The city’s Downtown Revitalization Initiative — with $10 million in state funding — has been well documented, particularly with the renewed development of the city’s central business district as both a center for the arts as well as a hub of municipal services along with support of small businesses and new housing.
Likewise, the advent of the Innovare Center on Griffiss Park, the now fully-operational Orgill Distribution Center, highlighted during Thursday’s visit, as well as the bustling Air City Lofts and other activities and enhancements at the business and technology park, are visible signs of progress after years of intelligent and meticulous planning and preparation.

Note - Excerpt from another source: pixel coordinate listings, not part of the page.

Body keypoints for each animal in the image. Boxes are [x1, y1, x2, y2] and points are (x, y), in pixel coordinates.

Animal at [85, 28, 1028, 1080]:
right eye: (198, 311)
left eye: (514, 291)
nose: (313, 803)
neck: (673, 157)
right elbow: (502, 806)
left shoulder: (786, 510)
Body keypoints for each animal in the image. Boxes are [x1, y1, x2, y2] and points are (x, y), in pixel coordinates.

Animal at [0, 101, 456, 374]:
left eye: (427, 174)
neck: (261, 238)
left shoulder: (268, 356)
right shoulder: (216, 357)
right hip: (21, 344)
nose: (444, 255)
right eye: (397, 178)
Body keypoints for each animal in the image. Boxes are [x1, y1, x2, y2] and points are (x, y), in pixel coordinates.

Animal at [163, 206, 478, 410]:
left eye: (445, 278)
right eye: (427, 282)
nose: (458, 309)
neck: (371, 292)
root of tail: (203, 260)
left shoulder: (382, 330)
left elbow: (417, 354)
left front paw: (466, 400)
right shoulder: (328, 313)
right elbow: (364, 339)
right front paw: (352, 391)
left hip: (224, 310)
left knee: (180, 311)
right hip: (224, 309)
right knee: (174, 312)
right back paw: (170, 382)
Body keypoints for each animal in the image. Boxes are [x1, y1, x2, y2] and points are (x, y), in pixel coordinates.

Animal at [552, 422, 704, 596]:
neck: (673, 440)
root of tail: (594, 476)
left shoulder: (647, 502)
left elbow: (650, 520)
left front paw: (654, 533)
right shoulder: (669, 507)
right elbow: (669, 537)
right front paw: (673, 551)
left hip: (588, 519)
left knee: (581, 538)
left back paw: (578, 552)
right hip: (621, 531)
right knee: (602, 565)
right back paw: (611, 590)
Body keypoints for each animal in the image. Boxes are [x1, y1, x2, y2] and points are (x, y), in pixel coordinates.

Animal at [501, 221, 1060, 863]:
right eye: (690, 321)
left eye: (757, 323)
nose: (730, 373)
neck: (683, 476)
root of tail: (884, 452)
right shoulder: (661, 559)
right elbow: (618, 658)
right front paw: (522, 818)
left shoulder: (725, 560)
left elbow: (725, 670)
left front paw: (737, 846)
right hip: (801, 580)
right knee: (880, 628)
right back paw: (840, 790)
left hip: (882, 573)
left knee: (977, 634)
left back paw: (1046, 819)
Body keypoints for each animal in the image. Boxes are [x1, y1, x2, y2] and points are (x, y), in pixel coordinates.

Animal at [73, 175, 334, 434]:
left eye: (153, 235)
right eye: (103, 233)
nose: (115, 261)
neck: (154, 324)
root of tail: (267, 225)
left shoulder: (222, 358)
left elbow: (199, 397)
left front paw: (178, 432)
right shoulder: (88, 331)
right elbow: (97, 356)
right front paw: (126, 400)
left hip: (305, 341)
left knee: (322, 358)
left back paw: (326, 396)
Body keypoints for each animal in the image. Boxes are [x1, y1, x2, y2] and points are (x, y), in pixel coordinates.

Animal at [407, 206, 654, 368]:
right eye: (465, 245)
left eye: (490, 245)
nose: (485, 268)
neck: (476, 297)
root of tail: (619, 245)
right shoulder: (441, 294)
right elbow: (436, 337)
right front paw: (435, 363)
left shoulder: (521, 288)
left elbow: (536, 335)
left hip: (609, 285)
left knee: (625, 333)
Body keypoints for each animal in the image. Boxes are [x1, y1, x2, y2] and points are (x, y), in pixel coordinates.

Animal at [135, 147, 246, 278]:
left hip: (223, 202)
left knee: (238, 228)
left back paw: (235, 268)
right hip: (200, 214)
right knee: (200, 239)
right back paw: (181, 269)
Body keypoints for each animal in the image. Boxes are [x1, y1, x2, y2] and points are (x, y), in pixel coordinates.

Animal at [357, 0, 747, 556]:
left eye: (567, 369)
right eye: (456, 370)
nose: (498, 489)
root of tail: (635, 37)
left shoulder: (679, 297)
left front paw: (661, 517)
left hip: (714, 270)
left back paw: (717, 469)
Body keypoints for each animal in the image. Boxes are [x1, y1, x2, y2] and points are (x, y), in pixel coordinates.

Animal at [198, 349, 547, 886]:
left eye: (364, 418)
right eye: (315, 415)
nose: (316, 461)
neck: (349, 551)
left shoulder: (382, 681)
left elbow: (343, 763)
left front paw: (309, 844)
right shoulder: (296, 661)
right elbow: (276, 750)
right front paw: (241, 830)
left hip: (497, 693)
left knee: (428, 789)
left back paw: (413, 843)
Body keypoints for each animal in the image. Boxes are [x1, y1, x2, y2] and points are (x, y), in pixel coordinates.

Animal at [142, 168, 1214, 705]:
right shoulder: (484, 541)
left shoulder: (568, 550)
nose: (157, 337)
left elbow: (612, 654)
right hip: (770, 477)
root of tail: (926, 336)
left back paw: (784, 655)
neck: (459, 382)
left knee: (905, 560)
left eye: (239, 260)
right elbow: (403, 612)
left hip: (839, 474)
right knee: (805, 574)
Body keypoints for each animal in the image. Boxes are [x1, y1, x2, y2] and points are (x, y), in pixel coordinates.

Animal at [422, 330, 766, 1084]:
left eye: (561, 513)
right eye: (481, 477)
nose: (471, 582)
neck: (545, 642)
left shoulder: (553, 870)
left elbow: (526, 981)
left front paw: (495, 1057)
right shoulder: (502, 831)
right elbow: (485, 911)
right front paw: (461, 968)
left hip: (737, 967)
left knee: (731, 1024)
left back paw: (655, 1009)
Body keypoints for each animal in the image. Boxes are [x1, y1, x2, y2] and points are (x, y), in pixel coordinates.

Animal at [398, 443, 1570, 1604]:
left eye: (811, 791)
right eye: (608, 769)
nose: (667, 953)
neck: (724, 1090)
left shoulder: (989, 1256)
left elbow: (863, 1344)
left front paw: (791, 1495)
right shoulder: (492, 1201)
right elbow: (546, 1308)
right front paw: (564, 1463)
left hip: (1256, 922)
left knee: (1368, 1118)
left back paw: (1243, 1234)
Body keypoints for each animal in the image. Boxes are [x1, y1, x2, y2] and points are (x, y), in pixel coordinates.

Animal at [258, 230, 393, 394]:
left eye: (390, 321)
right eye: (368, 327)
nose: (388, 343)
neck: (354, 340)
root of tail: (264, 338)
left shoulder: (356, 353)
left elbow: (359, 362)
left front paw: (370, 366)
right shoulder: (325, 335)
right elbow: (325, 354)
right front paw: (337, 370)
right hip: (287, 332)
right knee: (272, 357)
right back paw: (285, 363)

Just down the road, the ongoing construction of the Cree wafer fabrication facility in Marcy as well as the downtown revitalization effort in Utica, and its new downtown hospital, are creating a type of synergy not seen regionally since the pre-Urban Renewal heydays of the 1960s and early 1970s.
Hochul’s visit shows us something else about this region, which should not be dismissed lightly. While elsewhere political leadership may seek division for its own benefit, we are genuinely fortunate that here we — and our leadership — seek common ground, find ways to not just work together but to truly complement each other’s efforts. Of course, there are elements of partisanship here, just as there are elsewhere and perhaps everywhere; however, a significant factor in our region — as the lieutenant governor’s visit demonstrates — is that those differences are not allowed to become divides as our current, and future, successes demonstrate.